Martin & Co. v. McMurray, 74 Ill. App. 44 (1897)

Dec. 14, 1897 · Illinois Appellate Court
74 Ill. App. 44

Martin & Co. v. Thomas McMurray.

1. Abstracts— Purpose of.—An abstract is intended to save the court the labor of searching the records to ascertain what it contains, and one which does not, is insufficient.

2. Same—When Insufficient.—An abstract which sets out no exceptions to the rulings of the trial court, and in which there is nothing to show what the cause is about or whether there are written pleadings or papers answering the purpose of pleadings, or to show in whose favor the jury found, or who moved for a new trial, or what reasons were assigned, does not comply with the rule and is insufficient.

3. Same—Skeleton Index of the Record.—A mere skeleton index of the record is not a sufficient abridgment or abstract as required by the rules of this court.

4. Appellate Court Practice—Insufficient Abstract.—Where the abstract is insufficient and the appellee moves to affirm the judgment appealed from, for want of a sufficient abstract, as required by the rules of the court, and the appellant files a brief resisting the motion, instead of asking leave to file an amended abstract, the motion will be allowed.

Trial Rights of Property.—Appeal from the Circuit Court of Henderson County; the Hon. John J. Glenn, Judge, presiding.

Heard in this court at the May term, 1897.

Affirmed.

Opinion filed December 14, 1897.

Beret Bros, and Overman & Saffoed, attorneys for appellant.

Kirkpatrick & Alexander, R. F. Robinson and Grier & Stewart, attorneys for appellee.

Mr. Justice Bibell

delivered the opinion oe the Court.

Appellee has entered his motion to affirm the judgment for failure of appellant to furnish a complete abstract or *45abridgment of the record as required by Bule 20. Appellant has not asked leave to file an amended abstract, but files a brief in resistance of the motion. The abstract contains certain oral testimony and sets out only two rulings by the court, and no exceptions thereto. The rest of the abstract is a mere 'skeleton index of the record. There is nothing in the abstract except in the oral testimony to show what the case is about, and nothing to show whether there are in the case any written pleadings, or papers answering the purpose of pleadings. The abstract does not show in whose favor the jury found, nor who m oved for a new trial nor what reasons therefor were assigned, nor whether the motion was granted or denied. It does not show that the court below rendered any judgment or that any appeal was ever taken. There is in the abstract no exception to any ruling of the court upon any question. The assignment of errors is not set out.

This abstract presents no question for the consideration of the court. We must affirm for want of a sufficient abstract or we must abrogate the rule and search the records brought before us, often voluminous, to ascertain for ourselves what errors they are supposed to contain. An abstract is intended to save the court that labor.

Litigants in this court and their attorneys usually reside at a distance from the place of holding court, and the abstract is also intended to inform appellees and defendants in error what part of the record below has been brought up, and what errors are assigned thereon, so as to save them the burden of coining to the place of holding this court to ascertain what is in the record. This abstract gives no information of value on that subject and contains no intimation what errors are supposed to have been committed below.

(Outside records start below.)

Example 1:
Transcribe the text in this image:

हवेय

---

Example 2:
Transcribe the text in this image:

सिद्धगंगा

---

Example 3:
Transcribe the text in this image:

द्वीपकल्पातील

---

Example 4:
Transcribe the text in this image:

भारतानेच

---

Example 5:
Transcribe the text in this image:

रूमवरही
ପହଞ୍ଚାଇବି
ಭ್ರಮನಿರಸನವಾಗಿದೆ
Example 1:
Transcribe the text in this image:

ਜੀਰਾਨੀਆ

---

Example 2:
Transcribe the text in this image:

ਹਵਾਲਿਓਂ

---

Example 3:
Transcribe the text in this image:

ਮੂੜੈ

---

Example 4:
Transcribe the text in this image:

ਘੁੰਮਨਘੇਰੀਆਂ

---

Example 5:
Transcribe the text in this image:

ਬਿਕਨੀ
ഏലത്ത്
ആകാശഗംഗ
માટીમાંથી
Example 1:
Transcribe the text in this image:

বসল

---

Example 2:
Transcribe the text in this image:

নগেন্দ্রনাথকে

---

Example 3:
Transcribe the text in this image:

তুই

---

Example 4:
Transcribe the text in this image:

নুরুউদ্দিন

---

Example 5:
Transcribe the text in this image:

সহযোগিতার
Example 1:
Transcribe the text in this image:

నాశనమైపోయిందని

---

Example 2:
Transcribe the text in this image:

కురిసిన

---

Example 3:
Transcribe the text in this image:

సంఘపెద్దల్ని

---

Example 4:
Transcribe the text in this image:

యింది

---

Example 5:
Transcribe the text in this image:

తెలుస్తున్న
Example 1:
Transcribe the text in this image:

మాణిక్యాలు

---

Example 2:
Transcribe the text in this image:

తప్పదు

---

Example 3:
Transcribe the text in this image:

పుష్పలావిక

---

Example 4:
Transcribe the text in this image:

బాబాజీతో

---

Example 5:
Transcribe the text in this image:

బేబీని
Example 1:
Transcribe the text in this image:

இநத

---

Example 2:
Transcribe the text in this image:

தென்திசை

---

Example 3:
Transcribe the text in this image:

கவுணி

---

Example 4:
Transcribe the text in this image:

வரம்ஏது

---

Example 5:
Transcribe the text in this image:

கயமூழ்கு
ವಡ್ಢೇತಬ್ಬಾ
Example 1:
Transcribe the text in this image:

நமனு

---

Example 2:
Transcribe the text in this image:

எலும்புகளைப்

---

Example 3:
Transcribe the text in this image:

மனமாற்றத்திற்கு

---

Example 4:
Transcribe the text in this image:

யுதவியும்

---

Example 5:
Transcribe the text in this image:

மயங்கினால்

Under the rule in question appellant must present an abstract that shows what the case is, what errors prejudicial to him were committed below, his exceptions thereto, and how the errors are presented to this court by the record, and this with sufficient fullness so that ordinarily *46there will be no necessity for the court or opposite counsel to inspect the record. We forbear to cite the numerous cases in which the Appellate Courts of this State have enforced this rule. In applying a similar rule the Supreme Court in Chicago, P. & St. L. Ry. Co v. Wolf, 137 Ill. 360, said that appellant’s abstract must, as against appellant, be deemed to be sufficiently full and accurate to present all the errors upon which he relies. In Strohm v. The People, 160 Ill. 582, in affirming a judgment in a criminal case, the court-refused to consider alleged errors based upon matter not set out in the abstract. In Gibler v. City of Mattoon, 167 Ill. 18, the court said: It is the duty of parties bringing cases here for review to prepare and file complete abstracts of the record in accordance with the rules., and such abstracts as we can safely rely upon. It is not our duty to perform this work of counsel which, in detail, as to them is inconsiderable, but when imposed upon us is, in the aggregate, extremely burdensome.”

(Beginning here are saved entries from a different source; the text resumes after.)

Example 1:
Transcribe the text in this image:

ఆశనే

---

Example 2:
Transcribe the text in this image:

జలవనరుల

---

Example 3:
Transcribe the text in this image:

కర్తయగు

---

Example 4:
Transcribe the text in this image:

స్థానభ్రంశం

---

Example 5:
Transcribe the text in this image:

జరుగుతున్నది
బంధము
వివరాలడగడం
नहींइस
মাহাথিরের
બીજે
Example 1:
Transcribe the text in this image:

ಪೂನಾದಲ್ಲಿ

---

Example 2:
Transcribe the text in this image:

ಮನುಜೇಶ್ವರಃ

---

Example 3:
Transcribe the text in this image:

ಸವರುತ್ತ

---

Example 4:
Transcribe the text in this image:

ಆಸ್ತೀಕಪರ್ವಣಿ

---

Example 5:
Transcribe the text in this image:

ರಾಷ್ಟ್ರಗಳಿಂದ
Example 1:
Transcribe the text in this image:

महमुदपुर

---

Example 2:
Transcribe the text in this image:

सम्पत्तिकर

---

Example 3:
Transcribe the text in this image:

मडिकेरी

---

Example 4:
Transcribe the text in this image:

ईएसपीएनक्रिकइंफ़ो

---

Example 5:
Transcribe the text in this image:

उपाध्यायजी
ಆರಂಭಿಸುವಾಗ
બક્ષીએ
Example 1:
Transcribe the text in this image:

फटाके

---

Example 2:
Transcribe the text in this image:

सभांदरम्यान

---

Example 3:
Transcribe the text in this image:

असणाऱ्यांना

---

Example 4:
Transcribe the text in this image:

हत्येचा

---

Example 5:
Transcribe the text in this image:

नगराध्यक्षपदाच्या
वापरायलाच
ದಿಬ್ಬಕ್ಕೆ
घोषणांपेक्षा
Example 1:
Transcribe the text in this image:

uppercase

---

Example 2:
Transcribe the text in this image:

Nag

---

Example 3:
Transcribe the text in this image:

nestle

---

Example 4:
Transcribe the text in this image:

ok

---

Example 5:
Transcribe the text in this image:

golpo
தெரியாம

We are of opinion the motion must be granted, and the judgment of the court below is therefore affirmed.

Dibell, J.

Upon petition for rehearing, appellant so earnestly urged that the evidence required the opposite judgment from that rendered below, and that our rule above applied had done it a great injustice, that we have been constrained to carefully examine the evidence in the record. Upon such examination we can not say that even if we were passing upon the merits of the case, we would be warranted in reversing the judgment upon the evidence appearing in the record. The petition for rehearing is denied.